When you read a story or see a movie, how often are the characters just there, with no attachment or place in the world or the other characters in the setting?

The answer you are looking for is basically 'NEVER'.

Writers know that audiences won't believe characters that are just 'plopped' into the world. Things and people need to come from some where and have a reason to do the things they do. (Even amnesiacs soon find a place in the world, being the exceptions to the general rule).

Most players are reasonably good about creating a character conception and history, no matter how lame. It is easier to play a character when you have a strong background behind it and most players like making play and roleplay easier, so they make characters with a strong conception and history. Yet often these stories do not have any attachment to the world around them.

It is always best to make a character part of the game world, weaving them into the tapestry of the background story. Players should talk with the GM about elements in the game world that the character could have a connection to: recent history, NPCs, organizations, other characters, or even just random things. Form a connection to these things and the character is connected to the world. This helps better define the character and gives the player/ character more options in play.

Now, when you read a story or see a movie, how often do a group of four to six total strangers, with little to no knowledge of each other, get thrusted together to do something and work together well if they had all been part of a well oiled machine?

The answer you are looking for is basically 'NEVER'.

So why do we accept this in games? They are supposed to be inspired by literature and action/adventure movies. Even video games have a back story explaining why the various characters are working together. No matter how flimsy, there is always a back story to make sense of things.

Not so with game characters. In most cases, they are thrusted by fates into a group of complete strangers to face life and death risks. You would hate this in a movie, why accept it in a game?

So where is your group's backstory?

Some players will say, 'Well, they are PCs', so they will interact with characters that normally they would of ignored or run away from. The PC halo is a hackneyed game concept that says, if it is PC you are supposed to embrace other PCs, no matter how weird, lame, or dangerous, the character is. (The concept of halo came from the little bright ring that surrounded characters you were specifically using in early computer RPGs, much like the green polyhedron in a sims game or the gold circle at the feet of a character in most modern games).

Players really want stories, though they will often settle for less.
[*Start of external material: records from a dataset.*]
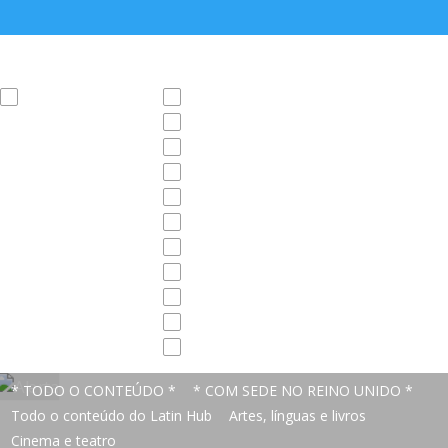
Categoria
País
Artes, línguas e livros
Argentina
Bolívia
Brasil
Chile
Colômbia
Cuba
Equador
México
Peru
Uruguai
Venezuela
* TODO O CONTEÚDO *
* COM SEDE NO REINO UNIDO *
Todo o conteúdo do Latin Hub
Artes, línguas e livros
Cinema e teatro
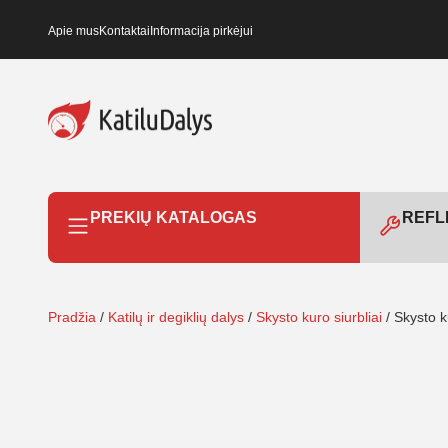
Apie mus
Kontaktai
Informacija pirkėjui
PREKIŲ KATALOGAS
REFLE
Pradžia
/
Katilų ir degiklių dalys
/
Skysto kuro siurbliai
/ Skysto 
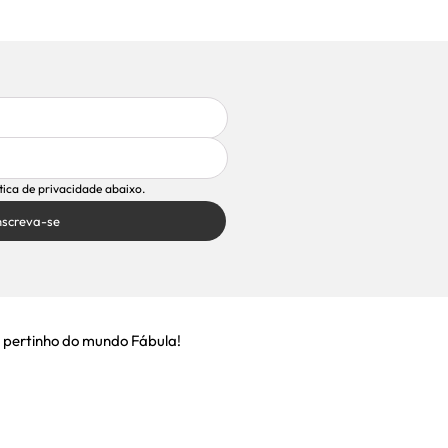
ítica de privacidade abaixo.
nscreva-se
 pertinho do mundo Fábula!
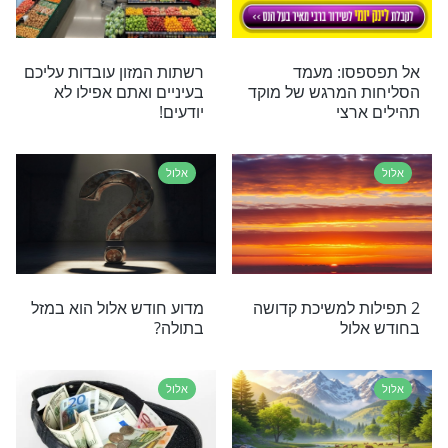
אלול
 במסר לחודש
דברים שחשוב שתדעו לגבי
דש הבחירות
המזוזות שלכם לקראת חודש
אלול
אלול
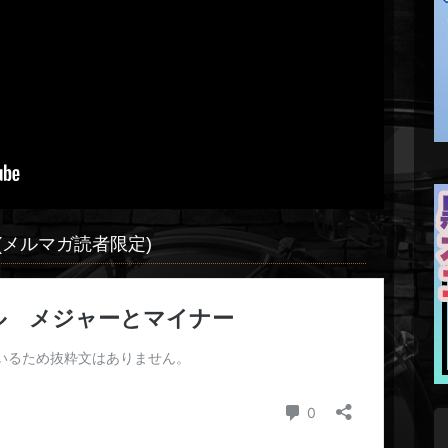
メルマガ読者限定)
However, if they want a story that includes their characters, they should work with the GM to make it happen.

First and foremost, they need to have a 'Group'. To make a group, there needs to be some kind of relationship between the members. The Character must be weaved together, not only weaved into the tapestry of the world, but into the tapestry of the group.
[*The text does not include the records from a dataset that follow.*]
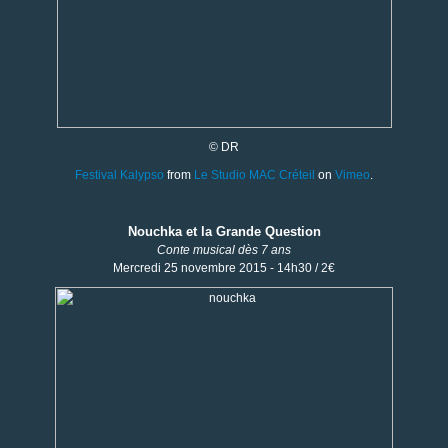
© DR
Festival Kalypso
from
Le Studio MAC Créteil
on
Vimeo
.
Nouchka et la Grande Question
Conte musical dès 7 ans
Mercredi 25 novembre 2015 - 14h30 / 2€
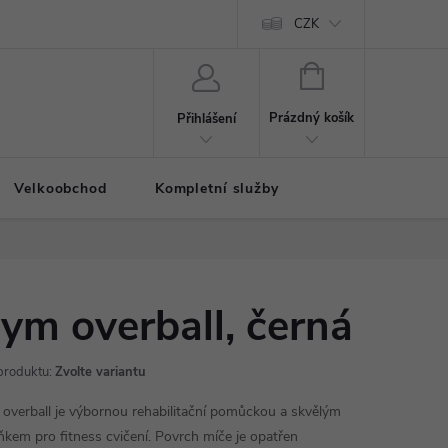
CZK
NÁKUPNÍ
KOŠÍK
Prázdný košík
Přihlášení
Velkoobchod
Kompletní služby
ym overball, černá
produktu:
Zvolte variantu
overball
je výbornou rehabilitační pomůckou a skvělým
ňkem pro fitness cvičení. Povrch míče je opatřen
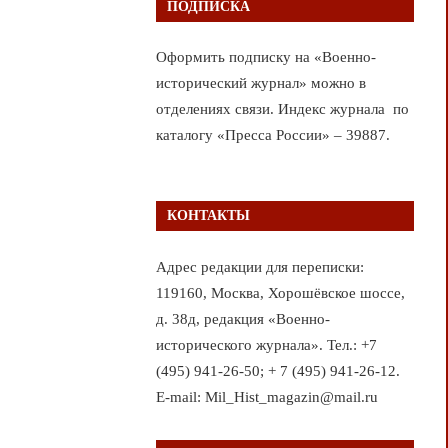
ПОДПИСКА
Оформить подписку на «Военно-
исторический журнал» можно в
отделениях связи. Индекс журнала по
каталогу «Пресса России» – 39887.
КОНТАКТЫ
Адрес редакции для переписки:
119160, Москва, Хорошёвское шоссе,
д. 38д, редакция «Военно-
исторического журнала». Тел.: +7
(495) 941-26-50; + 7 (495) 941-26-12.
E-mail: Mil_Hist_magazin@mail.ru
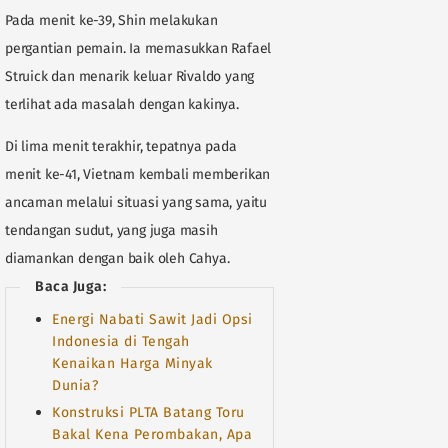
Pada menit ke-39, Shin melakukan
pergantian pemain. Ia memasukkan Rafael
Struick dan menarik keluar Rivaldo yang
terlihat ada masalah dengan kakinya.
Di lima menit terakhir, tepatnya pada
menit ke-41, Vietnam kembali memberikan
ancaman melalui situasi yang sama, yaitu
tendangan sudut, yang juga masih
diamankan dengan baik oleh Cahya.
Baca Juga:
Energi Nabati Sawit Jadi Opsi
Indonesia di Tengah
Kenaikan Harga Minyak
Dunia?
Konstruksi PLTA Batang Toru
Bakal Kena Perombakan, Apa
Now for players: to help the campaign story along, work with the other players when you create your characters. Find a connection, something in the characters' mutual past that links the characters together. When did they first meet? Did they work together? Did they grow or attend school/ training academy together? Do they have a mutual friend? Was one character the best friend of another's older sibling? Did they meet once at a party? The more connections and history a character has with the other characters, the easier it will be to play with those characters. Your character will have a reason to work with the other character, rather than the lame.. 'well he is a PC'.

The GM should always be involved in character creation. Not only will they supply information about the world, but they are a source of ideas about characters as well. They can make sure each character has a protected nitch and that ever character will have something to do in the campaign.

One other thing they can do is run mini-weaving scenes: Players play out or narrate scenes between their characters at sometimes in their histories. This gives them a chance to practice their characters and develop a mutual history.

The various weaving process gives the troop reasons to be together, some depth to their relationships, and the chance for the group to work out who does what, in addition to adding depth to the character's history and the GM's world. The GM should work with the players to see how the characters are woven together.